Records for the task
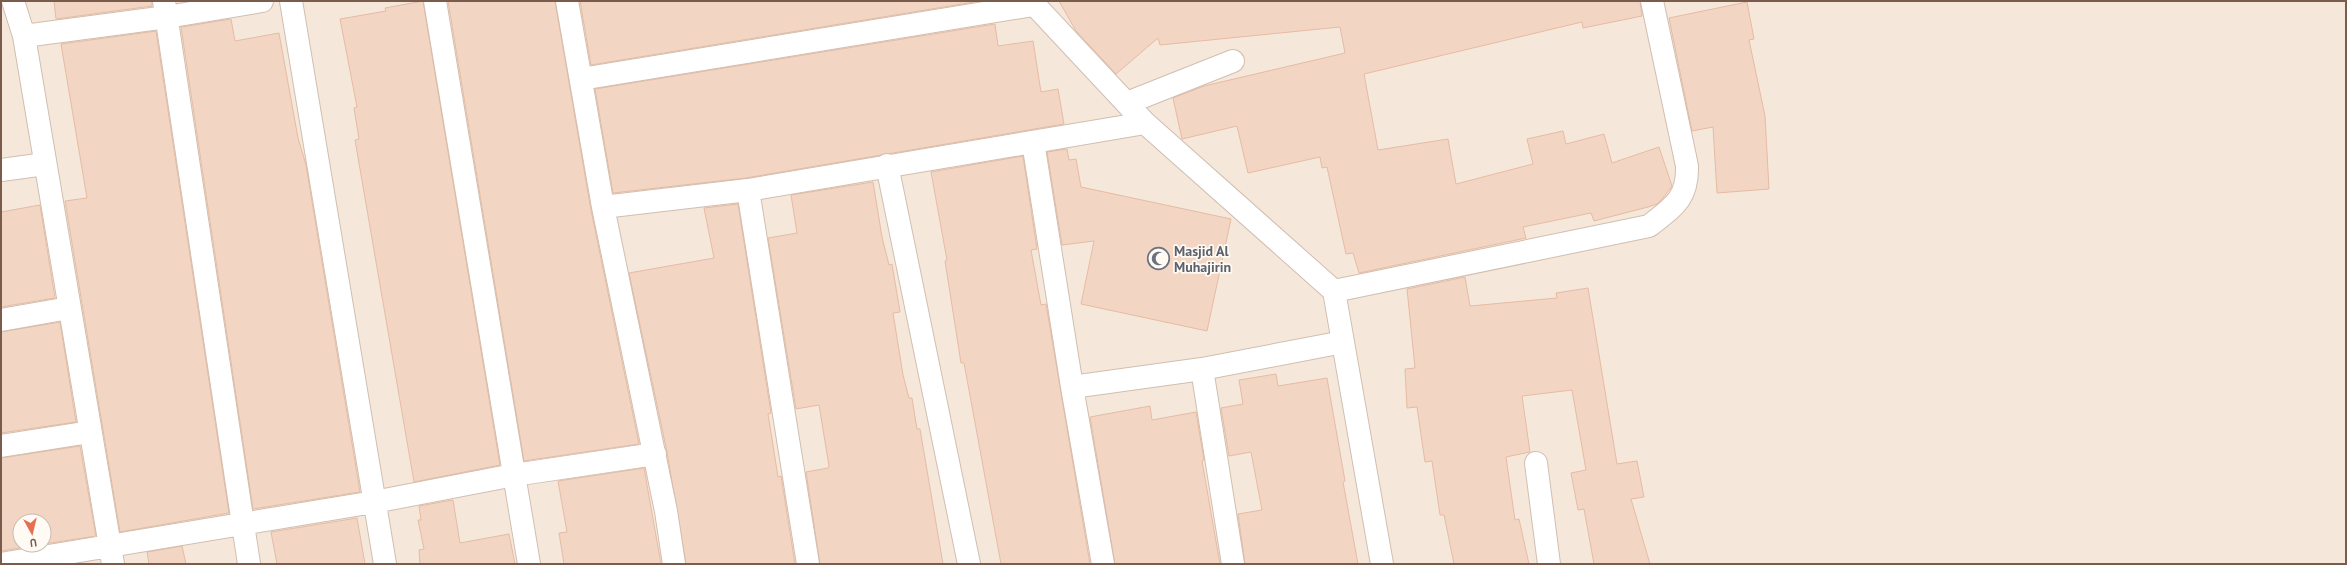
<svg xmlns="http://www.w3.org/2000/svg" width="2347" height="565" font-family="'PT Sans',sans-serif">
<style>
.residential{fill:#f5e8da;fill-rule:evenodd}
.building{fill:#f3d5c3;stroke:#e6bba3}
.lines{fill:none;stroke-linecap:round;stroke-linejoin:round}
.minor-casing{stroke:#d1beb0;stroke-width:24}
.minor{stroke:#fff;stroke-width:22}
.labels{text-anchor:middle;stroke-width:3.5;stroke-linejoin:round;paint-order:stroke}
.worship-label{font-size:14px;font-weight:bold;fill:#5b616d;stroke:#fffaf3;text-anchor:start}
</style>
<rect width="100%" height="100%" fill="#fdf6ec"/>
<!-- residential -->
<path class="residential" d="M1,1h2345v563h-2345zM20,521h24v24h-24z"/>
<!-- building -->
<path class="building" d="M54,1h98v5l-96,13z
M423,1l77,464 -86,17 -59,-342 4,-1 -5,-31 3,-1 -17,-88 46,-8 -1,-3z
M448,1h107l36,209 48,234 -115,17z
M580,1h400l-389,64z
M1059,1h581l2,15 -59,12 -1,-6 -218,52 14,76 70,-11 8,45 77,-20 -6,-25 36,-8 3,13 38,-10 8,29 47,-16 13,39 -9,12 -6,6 -9,3 -54,14 -3,-8 -68,14 3,11 -167,35 -6,-20 -7,1 -19,-87 -5,1 -2,-11 -72,16 -11,-47 -55,13 -9,-41 31,-12 141,-33 -5,-26 -180,18 -2,-7 -42,36 -40,-43z
M1747,2l7,37 -5,1 16,76 4,73 -52,4 -4,-66 -21,4 -23,-113z
M231,19l4,22 44,-8 19,105 8,27 54,327 -107,17 -72,-482z
M995,24l3,22 35,-5 8,51 17,-3 6,35 -318,54 -133,15 -18,-104z
M156,31l73,482 -109,19 -55,-331 22,-3 -26,-154z
M1067,149l2,11 7,-1 5,28 150,32 -24,112 -126,-27 13,-63 -32,4 -15,-93z
M1023,156l14,93 -6,1 10,55 5,-1 44,260h-89l-37,-201h-3l-16,-102 2,-1 -16,-88z
M873,182l9,55 7,28 3,-1 8,48 -7,1 10,62 6,23h3l5,31h3l23,135h-123l-14,-92 22,-4 1,-2 -10,-61 -23,4 -28,-171 29,-5 -6,-38z
M738,204l33,209 -3,1 10,63 3,-1 14,88h-109l-19,-112 -38,-179 85,-15 -10,-50z
M40,205l15,93 -54,9v-95z
M1465,277l5,29 87,-8 -1,-5 32,-5 29,176 20,-3 7,36 -13,2 19,65h-56l-10,-55 -6,1 -7,-37 15,-3 -14,-80 -50,6 8,56 -24,5 9,63 4,-1 10,45h-75l-10,-49h-4l-8,-54 -7,1 -8,-55 -10,1 -2,-39 10,-1 -8,-79z
M60,322l16,100 -75,11v-101z
M1276,374l2,12 49,-8 18,103 -2,1 15,82h-113l-7,-50 24,-4 -11,-58 -22,4 -8,-48 22,-4 -4,-24z
M1150,406l2,14 44,-8 8,48 -2,1 18,103h-105l-25,-147z
M80,446l16,90 -52,8v-23h-24v24h19l-38,6v-93z
M644,468l17,96h-97l-5,-31 8,-1 -9,-51z
M453,500l7,43 49,-9 6,30h-95l-1,-14 5,-1 -6,-29h3l-2,-14z
M357,518l8,46h-88l-6,-32z
M182,546l4,18h-37l-2,-12z"/>
<g class="lines">
<defs>
<path id="minor" d="M13,1l11,35 89,528
M164,1l85,563
M291,1l94,563
M435,1l94,563
M567,1l36,206 63,304 8,53
M1031,1l114,122 189,168 48,273
M24,36l143,-19 95,-16
M581,79l452,-74
M1127,103l106,-42
M1033,142l39,245 31,177
M887,165l82,399
M1,170l44,-6
M748,190l60,374
M603,207l145,-17 397,-67
M1334,291l315,-65c24,-19 39,-27 38,-60l-35,-165
M1,320l68,-12
M1202,369l31,195
M1072,387l130,-18 141,-27
M1,446l89,-14
M1536,463l13,101
M1,564l373,-62 140,-27 141,-21"/>
</defs>
<!-- minor casing -->
<use href="#minor" class="minor-casing"/>
<!-- minor -->
<use href="#minor" class="minor"/>
</g>
<!-- icons -->
<defs>
<symbol id="mosque-ring" viewBox="-11 -11 22 22"><circle r="9.5" fill="#fffaf3" stroke="#6b7280" stroke-width="1.5"/><path d="M3.5-4.9A6 6 0 1 0 3.5 4.9A5 5 0 1 1 3.5-4.9Z" fill="#6b7280"/></symbol>
</defs>
<g fill-rule="evenodd">
<use href="#mosque-ring" x="1146" y="246" width="25" height="25"/>
</g>
<g class="labels">
<!-- worship labels -->
<g class="worship-label">
<text x="1174" y="256">Masjid Al<tspan x="1174" dy="16">Muhajirin</tspan></text>
</g>
</g>
<!-- border -->
<rect width="2347" height="565" fill="none" stroke="#7a5c4d" stroke-width="4"/>
<!-- north arrow -->
<g transform="translate(32 533) rotate(172)"><circle r="19" fill="#fffaf3" stroke="#cabbb1"/>
<path d="M0-3L7 15L0 10L-7 15Z" fill="#e76f51"/>
<text y="-6" font-size="11" font-weight="bold" text-anchor="middle" fill="#7a5c4d">U</text>
</g>
</svg>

Problem requirements
What are the lines from the one containing "<!-- icons -->" to the end of the material above? Return them exactly, and only them.

Answer to this task
<!-- icons -->
<defs>
<symbol id="mosque-ring" viewBox="-11 -11 22 22"><circle r="9.5" fill="#fffaf3" stroke="#6b7280" stroke-width="1.5"/><path d="M3.5-4.9A6 6 0 1 0 3.5 4.9A5 5 0 1 1 3.5-4.9Z" fill="#6b7280"/></symbol>
</defs>
<g fill-rule="evenodd">
<use href="#mosque-ring" x="1146" y="246" width="25" height="25"/>
</g>
<g class="labels">
<!-- worship labels -->
<g class="worship-label">
<text x="1174" y="256">Masjid Al<tspan x="1174" dy="16">Muhajirin</tspan></text>
</g>
</g>
<!-- border -->
<rect width="2347" height="565" fill="none" stroke="#7a5c4d" stroke-width="4"/>
<!-- north arrow -->
<g transform="translate(32 533) rotate(172)"><circle r="19" fill="#fffaf3" stroke="#cabbb1"/>
<path d="M0-3L7 15L0 10L-7 15Z" fill="#e76f51"/>
<text y="-6" font-size="11" font-weight="bold" text-anchor="middle" fill="#7a5c4d">U</text>
</g>
</svg>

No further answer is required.